Ko-Li-Tsin s’avança lentement et prit à sa ceinture les deux clefs d’or.

— Pourvu que la serrure se trouve de ce côté ! dit-il ; de l’autre l’encombrement des toits croulés nous empêcherait d’y atteindre.

Tout à coup la dalle sur laquelle Ko-Li-Tsin posait le pied bascula, et le poète disparut dans une ouverture qui fut aussitôt refermée par la chute du socle et d’un gros tas de pierres.

Yu-Tchin hurla d’épouvante et de désespoir. Elle se jeta par terre, essayant de ses mains, de ses dents, de ses ongles, de redresser le piédestal, et criant de toute son haleine : « Ko-Li-Tsin ! » Mais rien ne lui répondait ; le silence avait succédé au retentissement bruyant, occasionné par l’engloutissement du poète.

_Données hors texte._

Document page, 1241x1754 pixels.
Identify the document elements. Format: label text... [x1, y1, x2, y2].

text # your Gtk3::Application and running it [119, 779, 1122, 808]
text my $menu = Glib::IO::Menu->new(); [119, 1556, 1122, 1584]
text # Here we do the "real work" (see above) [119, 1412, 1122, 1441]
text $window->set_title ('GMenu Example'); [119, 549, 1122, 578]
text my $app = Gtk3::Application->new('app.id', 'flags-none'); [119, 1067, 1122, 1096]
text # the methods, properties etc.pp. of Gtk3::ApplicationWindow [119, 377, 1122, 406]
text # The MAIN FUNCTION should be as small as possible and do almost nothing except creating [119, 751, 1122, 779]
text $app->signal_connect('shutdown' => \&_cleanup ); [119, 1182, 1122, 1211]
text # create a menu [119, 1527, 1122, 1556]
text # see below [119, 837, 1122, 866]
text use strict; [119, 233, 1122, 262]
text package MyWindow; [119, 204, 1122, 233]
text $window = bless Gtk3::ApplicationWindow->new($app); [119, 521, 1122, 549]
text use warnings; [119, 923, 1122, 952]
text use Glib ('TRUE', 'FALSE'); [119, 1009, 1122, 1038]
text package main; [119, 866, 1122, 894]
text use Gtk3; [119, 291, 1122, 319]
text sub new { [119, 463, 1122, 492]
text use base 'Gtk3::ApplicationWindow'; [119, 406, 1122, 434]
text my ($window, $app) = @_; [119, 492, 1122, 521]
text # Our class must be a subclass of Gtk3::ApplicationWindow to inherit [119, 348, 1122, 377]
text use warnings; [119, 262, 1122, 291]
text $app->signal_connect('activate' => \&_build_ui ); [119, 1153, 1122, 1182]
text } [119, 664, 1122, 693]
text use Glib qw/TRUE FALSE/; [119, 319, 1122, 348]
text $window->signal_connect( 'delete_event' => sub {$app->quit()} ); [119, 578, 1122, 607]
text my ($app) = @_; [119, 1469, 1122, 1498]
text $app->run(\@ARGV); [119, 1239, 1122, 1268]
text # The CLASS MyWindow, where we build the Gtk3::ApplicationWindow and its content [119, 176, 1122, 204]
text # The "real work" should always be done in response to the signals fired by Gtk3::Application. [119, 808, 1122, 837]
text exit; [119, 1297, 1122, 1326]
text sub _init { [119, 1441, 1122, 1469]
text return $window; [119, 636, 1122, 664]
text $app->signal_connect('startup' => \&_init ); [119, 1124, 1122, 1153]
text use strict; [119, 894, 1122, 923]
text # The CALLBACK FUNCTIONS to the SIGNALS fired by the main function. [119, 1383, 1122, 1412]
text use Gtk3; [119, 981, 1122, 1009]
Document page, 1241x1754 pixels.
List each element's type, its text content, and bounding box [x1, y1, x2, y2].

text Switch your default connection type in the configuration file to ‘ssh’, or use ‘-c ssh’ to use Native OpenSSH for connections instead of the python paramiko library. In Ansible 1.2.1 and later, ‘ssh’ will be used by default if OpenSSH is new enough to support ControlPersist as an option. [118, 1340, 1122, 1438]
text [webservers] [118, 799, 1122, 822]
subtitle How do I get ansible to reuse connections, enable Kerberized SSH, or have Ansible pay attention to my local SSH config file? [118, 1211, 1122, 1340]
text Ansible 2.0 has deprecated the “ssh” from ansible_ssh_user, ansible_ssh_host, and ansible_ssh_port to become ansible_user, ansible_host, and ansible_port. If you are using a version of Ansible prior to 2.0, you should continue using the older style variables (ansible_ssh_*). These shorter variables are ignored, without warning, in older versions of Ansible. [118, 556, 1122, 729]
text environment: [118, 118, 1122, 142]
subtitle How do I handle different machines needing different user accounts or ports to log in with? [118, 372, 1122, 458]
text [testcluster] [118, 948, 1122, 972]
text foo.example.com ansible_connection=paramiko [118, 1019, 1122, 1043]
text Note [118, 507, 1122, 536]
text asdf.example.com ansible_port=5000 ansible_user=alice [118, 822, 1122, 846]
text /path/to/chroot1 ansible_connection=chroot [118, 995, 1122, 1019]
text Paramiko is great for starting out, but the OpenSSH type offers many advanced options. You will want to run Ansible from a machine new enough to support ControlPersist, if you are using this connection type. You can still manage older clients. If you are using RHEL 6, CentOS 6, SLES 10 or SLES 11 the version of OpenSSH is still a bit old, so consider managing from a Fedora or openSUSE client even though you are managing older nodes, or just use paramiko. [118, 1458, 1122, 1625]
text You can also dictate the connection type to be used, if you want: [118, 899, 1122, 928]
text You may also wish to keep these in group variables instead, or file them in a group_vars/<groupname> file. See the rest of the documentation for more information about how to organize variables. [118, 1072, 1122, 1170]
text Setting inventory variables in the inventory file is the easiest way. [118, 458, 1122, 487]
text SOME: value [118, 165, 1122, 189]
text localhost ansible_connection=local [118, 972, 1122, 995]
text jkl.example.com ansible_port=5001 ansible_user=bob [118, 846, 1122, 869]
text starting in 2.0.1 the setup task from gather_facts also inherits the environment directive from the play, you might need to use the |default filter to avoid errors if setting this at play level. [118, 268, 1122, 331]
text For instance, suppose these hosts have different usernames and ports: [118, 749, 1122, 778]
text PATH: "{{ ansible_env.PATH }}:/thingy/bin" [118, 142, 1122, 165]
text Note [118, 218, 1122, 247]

Folle de douleur, Yu-Tchin saisit la pioche et frappa avec frénésie. Pendant une heure elle travailla à déblayer l’entre-bâillement obstrué ; de temps en temps elle gémissait : « Ko-Li-Tsin ! » Enfin elle crut entendre une voix lointaine qui murmurait : « Par ici ! »

— Me voilà ! cria-t-elle.

Attachant la lanterne à sa ceinture, elle continua à écarter les blocs de pierre. Bientôt la voix de Ko-Li-Tsin devint plus distincte.